[Exercise inputs]
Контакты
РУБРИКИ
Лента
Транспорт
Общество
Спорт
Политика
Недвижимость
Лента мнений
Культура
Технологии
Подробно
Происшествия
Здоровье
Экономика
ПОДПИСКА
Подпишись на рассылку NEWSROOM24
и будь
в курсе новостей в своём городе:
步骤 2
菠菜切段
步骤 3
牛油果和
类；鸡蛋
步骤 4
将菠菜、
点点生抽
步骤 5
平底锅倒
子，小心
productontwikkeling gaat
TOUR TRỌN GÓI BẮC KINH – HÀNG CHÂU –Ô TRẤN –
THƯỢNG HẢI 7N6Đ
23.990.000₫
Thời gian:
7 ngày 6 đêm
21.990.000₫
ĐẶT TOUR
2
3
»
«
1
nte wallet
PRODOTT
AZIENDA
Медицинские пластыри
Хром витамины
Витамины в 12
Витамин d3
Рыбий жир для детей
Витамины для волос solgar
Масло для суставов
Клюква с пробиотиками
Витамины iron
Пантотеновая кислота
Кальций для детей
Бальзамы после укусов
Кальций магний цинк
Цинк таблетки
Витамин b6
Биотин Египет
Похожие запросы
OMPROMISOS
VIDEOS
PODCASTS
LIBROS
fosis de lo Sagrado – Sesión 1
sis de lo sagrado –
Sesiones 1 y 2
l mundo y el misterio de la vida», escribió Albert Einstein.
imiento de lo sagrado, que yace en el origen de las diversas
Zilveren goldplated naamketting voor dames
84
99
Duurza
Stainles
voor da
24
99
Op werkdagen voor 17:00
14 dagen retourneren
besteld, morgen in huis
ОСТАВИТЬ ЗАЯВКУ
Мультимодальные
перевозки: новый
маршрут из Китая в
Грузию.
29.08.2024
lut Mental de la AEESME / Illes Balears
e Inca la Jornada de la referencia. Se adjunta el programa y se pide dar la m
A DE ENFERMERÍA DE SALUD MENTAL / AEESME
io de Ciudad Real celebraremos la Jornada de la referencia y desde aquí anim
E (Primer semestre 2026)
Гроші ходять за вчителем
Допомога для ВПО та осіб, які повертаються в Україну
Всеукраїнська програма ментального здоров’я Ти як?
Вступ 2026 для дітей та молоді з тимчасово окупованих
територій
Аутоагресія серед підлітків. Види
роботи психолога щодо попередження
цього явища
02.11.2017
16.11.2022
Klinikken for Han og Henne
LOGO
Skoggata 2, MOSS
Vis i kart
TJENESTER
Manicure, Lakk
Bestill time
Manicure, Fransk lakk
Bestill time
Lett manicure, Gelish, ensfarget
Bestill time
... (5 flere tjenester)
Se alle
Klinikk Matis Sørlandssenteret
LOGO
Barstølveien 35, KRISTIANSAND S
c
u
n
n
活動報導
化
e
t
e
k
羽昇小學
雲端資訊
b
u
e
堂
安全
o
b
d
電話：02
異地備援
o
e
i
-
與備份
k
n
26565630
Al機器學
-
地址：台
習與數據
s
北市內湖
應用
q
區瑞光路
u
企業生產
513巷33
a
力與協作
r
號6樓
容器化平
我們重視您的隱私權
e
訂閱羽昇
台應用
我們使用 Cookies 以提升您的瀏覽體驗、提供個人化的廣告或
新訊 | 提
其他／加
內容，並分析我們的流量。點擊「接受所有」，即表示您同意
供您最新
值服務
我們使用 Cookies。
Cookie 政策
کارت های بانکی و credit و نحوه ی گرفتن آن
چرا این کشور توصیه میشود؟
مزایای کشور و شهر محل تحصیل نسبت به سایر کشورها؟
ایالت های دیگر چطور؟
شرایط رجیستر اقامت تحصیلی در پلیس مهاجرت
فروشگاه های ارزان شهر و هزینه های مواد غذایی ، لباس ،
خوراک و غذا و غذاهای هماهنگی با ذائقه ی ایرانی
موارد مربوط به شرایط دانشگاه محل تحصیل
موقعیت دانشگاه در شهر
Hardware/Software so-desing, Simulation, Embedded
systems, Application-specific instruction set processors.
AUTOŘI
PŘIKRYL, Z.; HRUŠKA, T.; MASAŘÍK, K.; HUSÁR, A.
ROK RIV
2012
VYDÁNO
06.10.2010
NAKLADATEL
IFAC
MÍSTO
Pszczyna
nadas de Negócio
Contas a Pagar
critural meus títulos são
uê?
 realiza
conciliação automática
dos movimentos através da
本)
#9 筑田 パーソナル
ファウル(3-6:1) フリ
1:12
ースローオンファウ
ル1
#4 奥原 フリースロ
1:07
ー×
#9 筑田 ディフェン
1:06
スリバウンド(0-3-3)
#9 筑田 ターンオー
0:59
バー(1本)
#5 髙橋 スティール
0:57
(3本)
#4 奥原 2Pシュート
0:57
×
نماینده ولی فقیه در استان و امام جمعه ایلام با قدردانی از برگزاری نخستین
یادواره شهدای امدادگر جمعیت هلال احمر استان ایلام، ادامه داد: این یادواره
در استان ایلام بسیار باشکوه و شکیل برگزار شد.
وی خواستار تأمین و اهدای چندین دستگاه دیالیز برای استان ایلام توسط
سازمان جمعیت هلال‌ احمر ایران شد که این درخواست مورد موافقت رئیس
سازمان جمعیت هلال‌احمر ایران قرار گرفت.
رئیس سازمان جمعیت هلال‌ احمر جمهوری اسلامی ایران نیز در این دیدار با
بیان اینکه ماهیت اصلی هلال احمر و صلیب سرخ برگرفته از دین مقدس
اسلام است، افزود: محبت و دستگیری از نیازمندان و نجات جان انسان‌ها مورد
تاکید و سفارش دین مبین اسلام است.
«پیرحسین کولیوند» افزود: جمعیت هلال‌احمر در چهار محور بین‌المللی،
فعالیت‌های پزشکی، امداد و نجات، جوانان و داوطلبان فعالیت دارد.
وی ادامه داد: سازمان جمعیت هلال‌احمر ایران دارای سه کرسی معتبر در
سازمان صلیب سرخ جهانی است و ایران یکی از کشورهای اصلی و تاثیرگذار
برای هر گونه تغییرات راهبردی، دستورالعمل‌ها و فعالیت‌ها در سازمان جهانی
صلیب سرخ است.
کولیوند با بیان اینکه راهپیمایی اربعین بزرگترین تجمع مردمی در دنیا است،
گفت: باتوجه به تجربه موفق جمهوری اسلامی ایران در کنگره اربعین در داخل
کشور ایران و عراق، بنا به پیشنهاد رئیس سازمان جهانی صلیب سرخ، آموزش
[/Exercise inputs]
What you should do: What lines in the entries contain "جمهوری"? Report each one by copying it.

Solution to the exercise:
رئیس سازمان جمعیت هلال‌ احمر جمهوری اسلامی ایران نیز در این دیدار با
گفت: باتوجه به تجربه موفق جمهوری اسلامی ایران در کنگره اربعین در داخل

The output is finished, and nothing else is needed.